> [DIRECTIVE 1] List the three personal qualities that, according to the security clearance passage below, a history or pattern of criminal activity creates doubt about.

Enclosure 2 of the Directive sets forth personal security guidelines, as well as the disqualifying conditions (DC) and mitigating conditions (MC) under each guideline. In evaluating the security worthiness of an applicant, the administrative judge must also assess the adjudicative process factors listed in ¶ 6.3 of the Directive. The decision to deny an individual a security clearance is not necessarily a determination as to the loyalty of the applicant. See Exec. Or. 10865 § 7. It is merely an indication that the applicant has not met the strict guidelines the President and the Secretary of Defense have established for issuing a clearance.

Considering the evidence as a whole, the following adjudicative guideline is most pertinent to an evaluation of Applicant's security suitability:

Criminal Conduct. A history or pattern of criminal activity creates doubt about a person's judgment, reliability, and trustworthiness. (¶ E2.A10.1.1.)

> [DATA]
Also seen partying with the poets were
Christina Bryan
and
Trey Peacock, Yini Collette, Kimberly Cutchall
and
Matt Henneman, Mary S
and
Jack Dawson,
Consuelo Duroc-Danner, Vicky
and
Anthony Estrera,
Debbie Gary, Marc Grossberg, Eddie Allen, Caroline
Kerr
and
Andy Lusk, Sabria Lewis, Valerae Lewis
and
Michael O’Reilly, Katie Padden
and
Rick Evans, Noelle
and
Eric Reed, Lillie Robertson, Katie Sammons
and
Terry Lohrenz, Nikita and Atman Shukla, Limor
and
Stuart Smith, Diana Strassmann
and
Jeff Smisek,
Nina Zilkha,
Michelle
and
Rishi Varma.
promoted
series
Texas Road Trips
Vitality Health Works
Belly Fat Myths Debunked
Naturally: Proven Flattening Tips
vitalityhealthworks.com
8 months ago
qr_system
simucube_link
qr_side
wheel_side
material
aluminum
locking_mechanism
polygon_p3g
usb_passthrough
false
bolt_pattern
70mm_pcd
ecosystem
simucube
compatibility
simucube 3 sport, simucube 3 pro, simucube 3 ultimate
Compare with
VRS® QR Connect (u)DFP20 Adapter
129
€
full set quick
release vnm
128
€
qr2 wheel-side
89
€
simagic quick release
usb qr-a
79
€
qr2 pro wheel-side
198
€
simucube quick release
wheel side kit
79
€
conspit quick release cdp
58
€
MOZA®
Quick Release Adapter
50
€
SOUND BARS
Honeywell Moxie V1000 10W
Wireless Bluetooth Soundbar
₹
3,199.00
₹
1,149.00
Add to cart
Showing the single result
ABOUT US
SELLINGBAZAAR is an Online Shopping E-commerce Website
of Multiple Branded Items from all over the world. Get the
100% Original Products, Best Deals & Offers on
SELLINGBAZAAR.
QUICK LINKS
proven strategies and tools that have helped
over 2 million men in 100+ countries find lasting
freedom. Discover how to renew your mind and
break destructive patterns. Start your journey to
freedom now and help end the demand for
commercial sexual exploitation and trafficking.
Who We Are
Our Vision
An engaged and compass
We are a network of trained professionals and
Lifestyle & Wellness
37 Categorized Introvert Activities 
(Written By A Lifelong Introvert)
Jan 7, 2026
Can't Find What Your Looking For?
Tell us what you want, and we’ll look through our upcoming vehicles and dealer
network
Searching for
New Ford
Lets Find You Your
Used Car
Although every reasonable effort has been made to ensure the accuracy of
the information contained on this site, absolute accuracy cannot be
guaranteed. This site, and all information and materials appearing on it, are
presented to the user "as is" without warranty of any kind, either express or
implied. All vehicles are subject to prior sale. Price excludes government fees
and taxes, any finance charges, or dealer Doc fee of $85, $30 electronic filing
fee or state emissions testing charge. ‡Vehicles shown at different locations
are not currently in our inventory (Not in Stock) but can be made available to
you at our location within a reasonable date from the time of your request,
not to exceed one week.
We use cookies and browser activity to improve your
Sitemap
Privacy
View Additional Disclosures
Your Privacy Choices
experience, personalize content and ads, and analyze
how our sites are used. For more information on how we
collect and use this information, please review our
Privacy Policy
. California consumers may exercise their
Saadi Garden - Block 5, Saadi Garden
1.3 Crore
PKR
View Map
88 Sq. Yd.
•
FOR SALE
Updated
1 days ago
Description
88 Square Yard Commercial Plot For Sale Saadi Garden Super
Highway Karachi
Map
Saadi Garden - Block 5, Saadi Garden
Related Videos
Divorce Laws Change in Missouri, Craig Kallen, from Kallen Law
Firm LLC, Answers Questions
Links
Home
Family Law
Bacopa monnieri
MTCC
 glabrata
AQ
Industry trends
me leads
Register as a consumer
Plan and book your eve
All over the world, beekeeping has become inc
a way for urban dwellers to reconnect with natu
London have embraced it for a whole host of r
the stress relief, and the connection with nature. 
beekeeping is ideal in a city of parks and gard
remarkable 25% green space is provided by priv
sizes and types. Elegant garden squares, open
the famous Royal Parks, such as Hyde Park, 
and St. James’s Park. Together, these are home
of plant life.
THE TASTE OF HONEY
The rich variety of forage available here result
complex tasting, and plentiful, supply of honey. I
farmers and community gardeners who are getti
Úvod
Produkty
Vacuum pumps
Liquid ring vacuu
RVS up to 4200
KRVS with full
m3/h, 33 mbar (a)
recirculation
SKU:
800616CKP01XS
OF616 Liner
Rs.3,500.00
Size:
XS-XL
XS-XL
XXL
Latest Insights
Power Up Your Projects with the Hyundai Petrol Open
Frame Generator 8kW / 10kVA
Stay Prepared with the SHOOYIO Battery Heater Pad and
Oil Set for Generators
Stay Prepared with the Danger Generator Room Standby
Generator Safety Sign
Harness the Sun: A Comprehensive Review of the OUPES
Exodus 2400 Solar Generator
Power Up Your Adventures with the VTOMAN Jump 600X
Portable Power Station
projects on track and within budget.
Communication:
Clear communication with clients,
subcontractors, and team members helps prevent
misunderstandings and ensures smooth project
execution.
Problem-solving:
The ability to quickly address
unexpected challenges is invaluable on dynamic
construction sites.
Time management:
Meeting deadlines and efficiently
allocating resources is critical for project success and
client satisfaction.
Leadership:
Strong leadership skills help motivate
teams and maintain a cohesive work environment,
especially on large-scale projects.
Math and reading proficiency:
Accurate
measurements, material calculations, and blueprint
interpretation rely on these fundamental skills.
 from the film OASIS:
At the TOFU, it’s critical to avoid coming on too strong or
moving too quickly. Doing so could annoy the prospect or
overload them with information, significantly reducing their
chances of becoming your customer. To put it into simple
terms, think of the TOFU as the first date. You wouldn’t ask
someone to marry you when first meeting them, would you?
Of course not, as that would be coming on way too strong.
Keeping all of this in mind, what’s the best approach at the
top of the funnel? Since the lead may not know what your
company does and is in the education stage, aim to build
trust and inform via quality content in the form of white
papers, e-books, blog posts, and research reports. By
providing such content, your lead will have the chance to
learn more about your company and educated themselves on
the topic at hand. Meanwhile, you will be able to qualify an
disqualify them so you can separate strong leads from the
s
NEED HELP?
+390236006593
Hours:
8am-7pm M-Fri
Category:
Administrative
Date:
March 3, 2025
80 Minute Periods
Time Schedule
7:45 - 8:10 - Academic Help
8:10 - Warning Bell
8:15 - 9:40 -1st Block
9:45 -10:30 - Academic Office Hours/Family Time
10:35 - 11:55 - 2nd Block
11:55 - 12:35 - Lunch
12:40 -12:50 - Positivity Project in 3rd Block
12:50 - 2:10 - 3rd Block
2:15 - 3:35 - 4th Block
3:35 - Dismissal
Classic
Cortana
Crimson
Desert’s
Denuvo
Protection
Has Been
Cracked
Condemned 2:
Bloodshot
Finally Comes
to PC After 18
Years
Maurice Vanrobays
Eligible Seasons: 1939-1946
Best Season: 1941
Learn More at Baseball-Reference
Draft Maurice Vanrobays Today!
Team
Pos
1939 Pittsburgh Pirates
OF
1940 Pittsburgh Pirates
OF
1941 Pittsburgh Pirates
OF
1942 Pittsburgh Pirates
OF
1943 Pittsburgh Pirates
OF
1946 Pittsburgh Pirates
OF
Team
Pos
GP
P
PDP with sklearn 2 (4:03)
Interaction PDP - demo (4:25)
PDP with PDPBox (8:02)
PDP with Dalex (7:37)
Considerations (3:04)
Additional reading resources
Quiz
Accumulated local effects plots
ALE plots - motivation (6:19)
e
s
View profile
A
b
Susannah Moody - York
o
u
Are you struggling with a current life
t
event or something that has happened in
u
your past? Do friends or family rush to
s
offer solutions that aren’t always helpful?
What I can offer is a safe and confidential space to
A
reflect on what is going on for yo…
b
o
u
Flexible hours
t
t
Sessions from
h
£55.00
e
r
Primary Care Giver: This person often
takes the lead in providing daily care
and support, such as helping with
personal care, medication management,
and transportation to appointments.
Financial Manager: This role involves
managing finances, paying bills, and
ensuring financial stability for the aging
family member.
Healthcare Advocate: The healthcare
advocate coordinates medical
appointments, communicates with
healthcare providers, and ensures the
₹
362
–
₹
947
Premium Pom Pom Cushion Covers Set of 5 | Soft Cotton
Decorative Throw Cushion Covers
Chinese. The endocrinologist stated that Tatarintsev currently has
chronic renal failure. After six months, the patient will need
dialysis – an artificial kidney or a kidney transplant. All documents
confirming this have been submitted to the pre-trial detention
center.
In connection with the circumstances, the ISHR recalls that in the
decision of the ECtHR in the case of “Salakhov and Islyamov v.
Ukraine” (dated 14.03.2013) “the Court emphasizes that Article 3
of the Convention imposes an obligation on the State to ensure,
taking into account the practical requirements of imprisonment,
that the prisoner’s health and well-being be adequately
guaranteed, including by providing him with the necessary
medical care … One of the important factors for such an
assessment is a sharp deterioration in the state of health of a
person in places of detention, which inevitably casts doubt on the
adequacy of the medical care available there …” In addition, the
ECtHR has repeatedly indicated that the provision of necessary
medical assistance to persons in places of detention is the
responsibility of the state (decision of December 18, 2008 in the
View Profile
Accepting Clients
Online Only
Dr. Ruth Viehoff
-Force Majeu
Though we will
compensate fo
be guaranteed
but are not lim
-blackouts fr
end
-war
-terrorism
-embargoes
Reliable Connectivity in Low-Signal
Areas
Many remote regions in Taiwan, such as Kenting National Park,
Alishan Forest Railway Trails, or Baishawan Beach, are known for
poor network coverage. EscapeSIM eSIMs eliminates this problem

> [DIRECTIVE 2] Reproduce the entries word for word, starting at their first line and ending at the line that contains "SELLINGBAZAAR is an", with both of those lines included.

> [TASK RESULT 1] judgment, reliability, trustworthiness

> [TASK RESULT 2]
Also seen partying with the poets were
Christina Bryan
and
Trey Peacock, Yini Collette, Kimberly Cutchall
and
Matt Henneman, Mary S
and
Jack Dawson,
Consuelo Duroc-Danner, Vicky
and
Anthony Estrera,
Debbie Gary, Marc Grossberg, Eddie Allen, Caroline
Kerr
and
Andy Lusk, Sabria Lewis, Valerae Lewis
and
Michael O’Reilly, Katie Padden
and
Rick Evans, Noelle
and
Eric Reed, Lillie Robertson, Katie Sammons
and
Terry Lohrenz, Nikita and Atman Shukla, Limor
and
Stuart Smith, Diana Strassmann
and
Jeff Smisek,
Nina Zilkha,
Michelle
and
Rishi Varma.
promoted
series
Texas Road Trips
Vitality Health Works
Belly Fat Myths Debunked
Naturally: Proven Flattening Tips
vitalityhealthworks.com
8 months ago
qr_system
simucube_link
qr_side
wheel_side
material
aluminum
locking_mechanism
polygon_p3g
usb_passthrough
false
bolt_pattern
70mm_pcd
ecosystem
simucube
compatibility
simucube 3 sport, simucube 3 pro, simucube 3 ultimate
Compare with
VRS® QR Connect (u)DFP20 Adapter
129
€
full set quick
release vnm
128
€
qr2 wheel-side
89
€
simagic quick release
usb qr-a
79
€
qr2 pro wheel-side
198
€
simucube quick release
wheel side kit
79
€
conspit quick release cdp
58
€
MOZA®
Quick Release Adapter
50
€
SOUND BARS
Honeywell Moxie V1000 10W
Wireless Bluetooth Soundbar
₹
3,199.00
₹
1,149.00
Add to cart
Showing the single result
ABOUT US
SELLINGBAZAAR is an Online Shopping E-commerce Website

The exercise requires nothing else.